> Exercise
Reproduce the lines of the material below verbatim, starting at the line that contains "belsőépítész, a feladat" and ending after the line that contains "千葉県央・西部（市川・船橋など）". Leave the pictures out.

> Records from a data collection
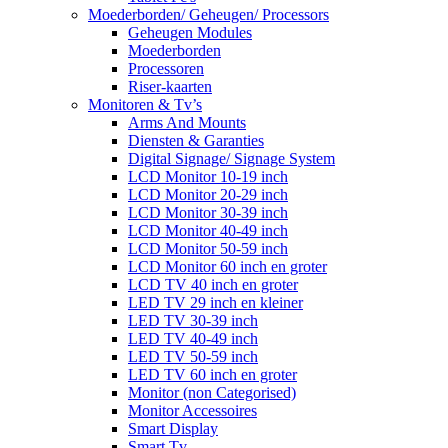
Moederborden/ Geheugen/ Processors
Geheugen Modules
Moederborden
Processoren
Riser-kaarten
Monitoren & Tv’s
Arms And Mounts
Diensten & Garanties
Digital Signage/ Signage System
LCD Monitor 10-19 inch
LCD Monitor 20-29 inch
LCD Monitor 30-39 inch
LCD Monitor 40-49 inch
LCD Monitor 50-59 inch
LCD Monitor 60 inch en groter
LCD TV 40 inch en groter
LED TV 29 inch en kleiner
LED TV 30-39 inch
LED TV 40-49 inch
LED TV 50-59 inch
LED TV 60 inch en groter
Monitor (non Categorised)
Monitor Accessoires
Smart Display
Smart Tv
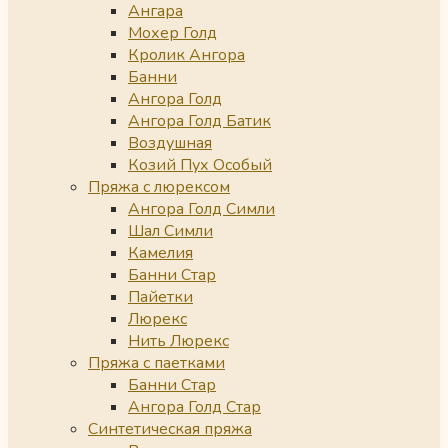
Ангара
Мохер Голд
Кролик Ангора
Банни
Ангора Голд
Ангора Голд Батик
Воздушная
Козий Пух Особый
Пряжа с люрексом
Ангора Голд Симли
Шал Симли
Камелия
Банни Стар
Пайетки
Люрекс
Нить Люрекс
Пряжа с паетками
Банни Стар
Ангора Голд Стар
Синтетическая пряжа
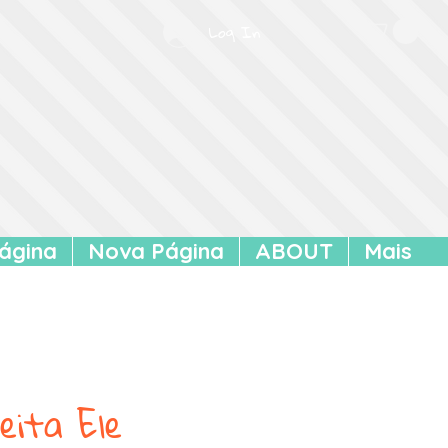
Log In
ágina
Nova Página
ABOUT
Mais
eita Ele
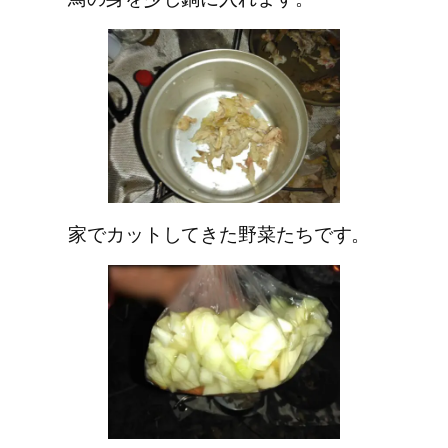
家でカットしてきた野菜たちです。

...

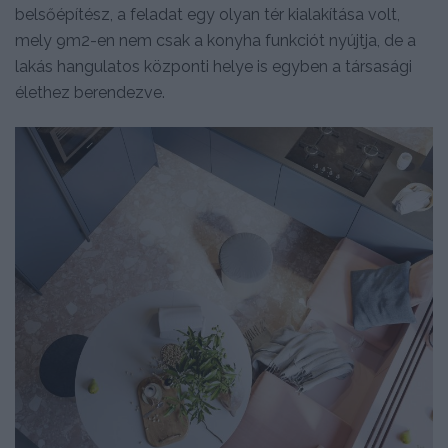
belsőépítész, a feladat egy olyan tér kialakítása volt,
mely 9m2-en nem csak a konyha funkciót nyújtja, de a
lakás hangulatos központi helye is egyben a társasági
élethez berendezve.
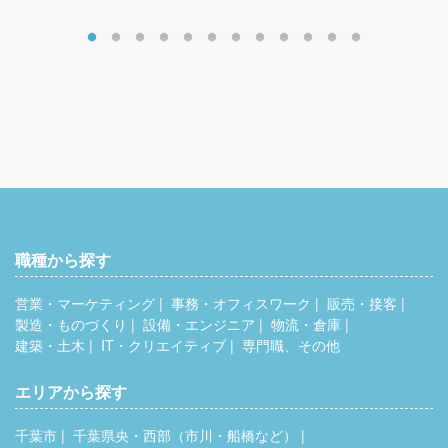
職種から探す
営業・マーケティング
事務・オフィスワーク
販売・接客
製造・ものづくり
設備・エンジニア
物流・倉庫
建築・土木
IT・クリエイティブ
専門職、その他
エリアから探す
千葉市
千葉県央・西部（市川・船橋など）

> Solution to this task
belsőépítész, a feladat egy olyan tér kialakítása volt,
mely 9m2-en nem csak a konyha funkciót nyújtja, de a
lakás hangulatos központi helye is egyben a társasági
élethez berendezve.
職種から探す
営業・マーケティング
事務・オフィスワーク
販売・接客
製造・ものづくり
設備・エンジニア
物流・倉庫
建築・土木
IT・クリエイティブ
専門職、その他
エリアから探す
千葉市
千葉県央・西部（市川・船橋など）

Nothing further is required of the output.